Defendants Have Shown That This Is a SLAPP Suit
A threshold issue in this matter is whether the Anti-SLAPP law applies to this proceeding. This statute is found in New York’s Civil Rights Law Article 7, which permits a “defendant in an action involving public petition and participation” to recover costs and attorneys’ fees if it is determined that “the action involving public petition and participation was commenced or continued without a substantial basis in fact and law.” N.Y. Civil Rights Law 70-a.1 According to a recently expanded definition of the term “public petition and participation”, this encompasses claims that are based upon “any other lawful conduct in furtherance of the exercise of the constitutional right […] of petition.” N.Y. Civil Rights Law § 76-a(1)(a)(2). The right of petition includes litigation as well as “activity incidental to litigation.” Matter of People of the State of New York v.
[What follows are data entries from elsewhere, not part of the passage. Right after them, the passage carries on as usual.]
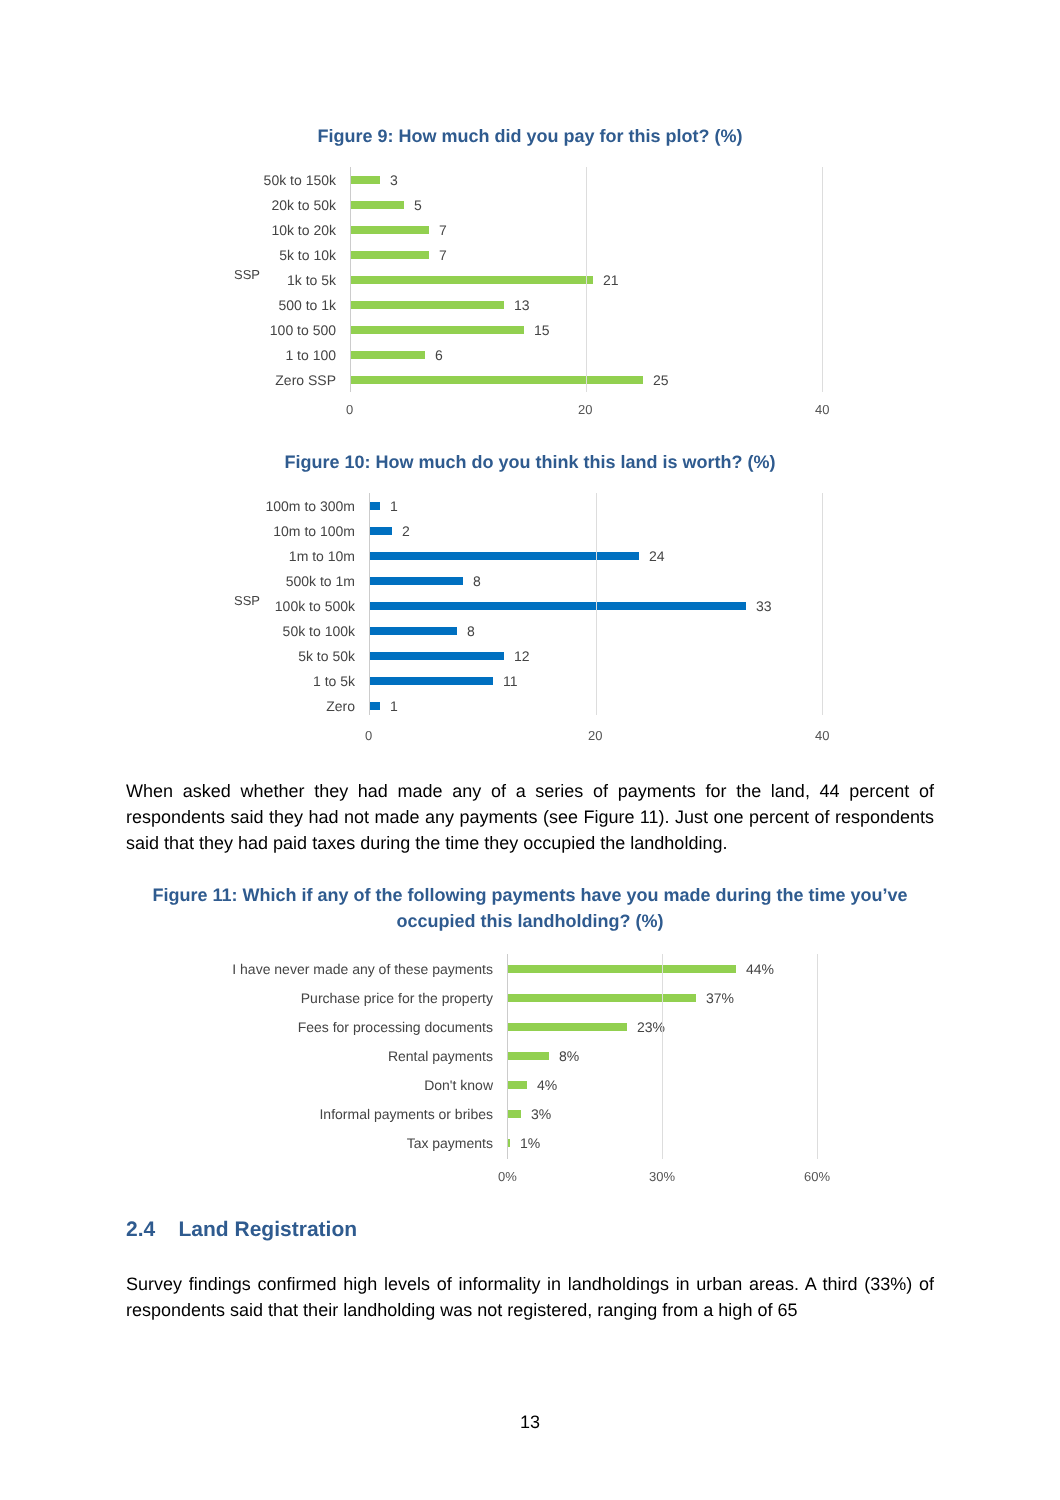Figure 9: How much did you pay for this plot? (%)
SSP
50k to 150k 3
20k to 50k 5
10k to 20k 7
5k to 10k 7
1k to 5k 21
500 to 1k 13
100 to 500 15
1 to 100 6
Zero SSP 25
0 20 40
Figure 10: How much do you think this land is worth? (%)
SSP
100m to 300m 1
10m to 100m 2
1m to 10m 24
500k to 1m 8
100k to 500k 33
50k to 100k 8
5k to 50k 12
1 to 5k 11
Zero 1
0 20 40
When asked whether they had made any of a series of payments for the land, 44 percent of respondents said they had not made any payments (see Figure 11). Just one percent of respondents said that they had paid taxes during the time they occupied the landholding.
Figure 11: Which if any of the following payments have you made during the time you’ve
occupied this landholding? (%)
I have never made any of these payments
44%
Purchase price for the property 37%
Fees for processing documents 23%
Rental payments 8%
Don't know 4%
Informal payments or bribes 3%
Tax payments 1%
0% 30% 60%
2.4 Land Registration
Survey findings confirmed high levels of informality in landholdings in urban areas. A third (33%) of respondents said that their landholding was not registered, ranging from a high of 65
13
Northern Leasing Sys., Inc., 193 A.D.3d 67, 77 [1st Dept. 2021]. The First Department has confirmed that this right encompasses litigation regardless of whether the subject matter of that suit could be considered private or public. Sweetpea Ventures Inc. v. Belmamoun, 231 A.D.3d 460, 461 [1st Dept. 2024].
Defendants argue that this case was brought against them because of their representation of BFG and for their legal advocacy work on behalf of their client, therefore it is considered a retaliatory action involving the right to public petition. Plaintiff disagrees and argues that a claim for tortious interference cannot be considered a SLAPP suit. They do not cite to any binding authority for this proposition. In Black, the First Department found that a malicious prosecution claim that was “rooted in allegations involving defendants’ commencement and prosecution of a
legal action” invoked the right to petition and therefore the procedural requirements of the Anti- SLAPP law. Black v. Ganieva, 236 A.D.3d 427, 427 [1st Dept. 2025]. The First Department has also applied the Anti-SLAPP law to a case involving claims of tortious interference pled against an opposing party and their counsel. 215 W. 84th St. Owner LLC v. Bailey, 217 A.D.3d 488, 488 [1st Dept. 2023]; see 215 W. 84th St. Owner LLC v. Bailey, 2022 N.Y.L.J. LEXIS 1717, *1 [Sup. Ct. N.Y. Co. 2022].”
“But Defendants have argued persuasively that this instant proceeding was brought in response to Defendants’ actions taken in the course of representing their client in the BFG Suit. The timing of this proceeding (given the context of the BFG Suit’s developments) and the contentious relationship between the parties in the course of the BFG Suit (as seen by the multiple motions for contempt and to disqualify that were brought against Defendants in that proceeding by Avanza) lend credence to the retaliation theory. The fact that the claims brought were not defamation, but rather tortious interference and Judiciary Law claims, does not bar the application of the Anti-SLAPP provisions.”